A quelle échéance envisagez-vous des mises sur le marché ?

Yves Lévy – Pour le vaccin Covid, cela peut aller extrêmement vite, si l'on prouve que c’est un bon rappel. Une injection dans un modèle singe convalescent a prouvé une montée significative des anticorps neutralisants, et même cross-neutralisants, et donc reconnaissant les variants et protégeant les singes ré-exposés au virus. Il s'agira d'un vaccin de rappel, que nous espérons disponibles d'ici l'an prochain.

Les cellules dendritiques sont les drones de notre système immunitaire. Ce sont elles qui expliquent au système comment se défendre.

—  André-Jacques Auberton-Hervé

Votre technologie est assez particulière. Comment la décririez-vous simplement ?

André-Jacques Auberton-Hervé. - Les cellules dendritiques sont les drones de notre système immunitaire. Ce sont elles qui expliquent au système comment se défendre. Avec notre anticorps monoclonal, auquel est attaché un antigène, on cible directement ces cellules dendritiques qui ne vont pas devoir attendre de repérer l’intrus dans le corps pour agir.

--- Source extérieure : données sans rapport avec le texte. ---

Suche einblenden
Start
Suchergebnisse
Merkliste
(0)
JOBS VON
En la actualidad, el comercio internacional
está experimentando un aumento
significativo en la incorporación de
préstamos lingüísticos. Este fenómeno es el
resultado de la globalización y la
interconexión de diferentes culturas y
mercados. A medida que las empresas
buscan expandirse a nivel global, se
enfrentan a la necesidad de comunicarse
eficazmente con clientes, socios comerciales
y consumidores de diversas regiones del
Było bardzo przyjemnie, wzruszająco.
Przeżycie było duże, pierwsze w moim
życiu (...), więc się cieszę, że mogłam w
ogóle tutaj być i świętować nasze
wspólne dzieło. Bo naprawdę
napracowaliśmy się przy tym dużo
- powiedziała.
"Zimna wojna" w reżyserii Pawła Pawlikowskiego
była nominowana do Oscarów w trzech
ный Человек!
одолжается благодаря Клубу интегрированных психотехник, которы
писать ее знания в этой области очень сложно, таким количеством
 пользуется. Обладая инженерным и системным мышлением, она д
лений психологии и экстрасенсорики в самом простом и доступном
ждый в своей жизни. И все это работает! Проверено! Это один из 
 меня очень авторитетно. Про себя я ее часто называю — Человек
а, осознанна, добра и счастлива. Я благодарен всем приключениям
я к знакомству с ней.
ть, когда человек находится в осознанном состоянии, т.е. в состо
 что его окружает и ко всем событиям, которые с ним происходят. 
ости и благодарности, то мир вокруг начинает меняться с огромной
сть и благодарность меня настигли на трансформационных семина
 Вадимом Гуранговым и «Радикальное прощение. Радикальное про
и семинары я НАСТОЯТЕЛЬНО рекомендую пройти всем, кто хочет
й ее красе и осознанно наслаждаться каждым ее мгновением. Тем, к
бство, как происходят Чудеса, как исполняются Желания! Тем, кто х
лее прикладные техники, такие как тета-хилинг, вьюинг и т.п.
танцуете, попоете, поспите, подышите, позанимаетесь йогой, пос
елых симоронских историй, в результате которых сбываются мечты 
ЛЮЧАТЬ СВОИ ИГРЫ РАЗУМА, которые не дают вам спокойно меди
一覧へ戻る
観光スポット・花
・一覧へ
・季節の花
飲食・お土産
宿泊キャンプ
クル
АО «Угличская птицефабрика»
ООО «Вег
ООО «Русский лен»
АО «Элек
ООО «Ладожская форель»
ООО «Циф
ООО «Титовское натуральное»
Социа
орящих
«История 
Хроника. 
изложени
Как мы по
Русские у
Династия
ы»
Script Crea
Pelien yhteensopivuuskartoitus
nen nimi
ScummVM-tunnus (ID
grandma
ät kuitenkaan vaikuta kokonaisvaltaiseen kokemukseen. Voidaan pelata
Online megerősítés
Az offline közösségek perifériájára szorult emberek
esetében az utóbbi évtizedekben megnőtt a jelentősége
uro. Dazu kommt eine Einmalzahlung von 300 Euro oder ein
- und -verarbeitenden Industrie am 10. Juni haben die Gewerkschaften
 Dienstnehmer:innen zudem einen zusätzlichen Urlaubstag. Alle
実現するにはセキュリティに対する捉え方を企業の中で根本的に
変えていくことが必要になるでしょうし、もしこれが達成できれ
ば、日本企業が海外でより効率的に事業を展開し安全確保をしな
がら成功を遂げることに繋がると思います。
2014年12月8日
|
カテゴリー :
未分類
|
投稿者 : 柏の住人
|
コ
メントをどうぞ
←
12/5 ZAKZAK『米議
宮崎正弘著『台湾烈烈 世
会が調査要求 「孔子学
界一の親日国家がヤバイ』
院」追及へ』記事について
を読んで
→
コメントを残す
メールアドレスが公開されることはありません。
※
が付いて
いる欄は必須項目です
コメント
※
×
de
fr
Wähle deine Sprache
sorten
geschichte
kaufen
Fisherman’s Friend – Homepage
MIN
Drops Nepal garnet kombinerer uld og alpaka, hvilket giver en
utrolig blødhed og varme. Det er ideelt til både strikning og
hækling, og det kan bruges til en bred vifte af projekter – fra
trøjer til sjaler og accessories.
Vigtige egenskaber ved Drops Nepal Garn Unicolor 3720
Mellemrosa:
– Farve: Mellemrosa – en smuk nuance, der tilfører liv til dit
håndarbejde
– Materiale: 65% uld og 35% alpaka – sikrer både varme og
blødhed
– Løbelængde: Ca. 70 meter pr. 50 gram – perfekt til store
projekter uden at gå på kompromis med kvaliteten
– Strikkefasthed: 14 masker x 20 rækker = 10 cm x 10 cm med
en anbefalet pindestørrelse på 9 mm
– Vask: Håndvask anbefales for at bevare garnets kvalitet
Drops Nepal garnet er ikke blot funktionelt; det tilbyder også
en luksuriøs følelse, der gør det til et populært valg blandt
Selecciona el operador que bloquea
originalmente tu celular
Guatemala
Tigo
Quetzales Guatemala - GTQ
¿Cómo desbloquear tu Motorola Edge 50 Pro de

Yves Lévy. - Pendant longtemps, les vaccinologues ne savaient pas exactement ce qu'il se passait entre l’injection d’un vaccin et l’apparition d’anticorps, mais avaient repéré une sorte de boîte noire. En fait il s’agit des cellules dendritiques. Elles sont capables de capter le vaccin, de le disséquer, de faire une cartographie lisible par le système immunitaire et d’induire une réponse adaptée. Par ailleurs, notre vaccin a la capacité de stimuler directement ces cellules. Il est injecté en sous-cutané, sous la peau où patrouillent les cellules dendritiques. Ce procédé permet d’aller plus vite pour obtenir une réponse immunitaire et nécessite une dose plus faible à injecter.

La plateforme pourrait-elle s’appliquer à d’autres cibles ?

Yves Lévy. - Oui, elle est totalement adaptable.

Linkinvax est-il le seul acteur sur ce type de technologie ?

André-Jacques Auberton-Hervé. - Non, d’autres équipes travaillent sur des anticorps ciblant les cellules dendritiques, mais nous sommes les plus avancés. Nous sommes les premiers à l’avoir utilisé chez l’humain. Nous estimons avoir huit ans d’avance, grâce à plus de dix ans de développement au VRI et 13 familles de brevets. Il fallait sortir cette technologie des laboratoires de l’Inserm et l’amener sur le marché, c’est un nouvel outil contre les pandémies ou d’autres grands problèmes mondiaux de santé publique.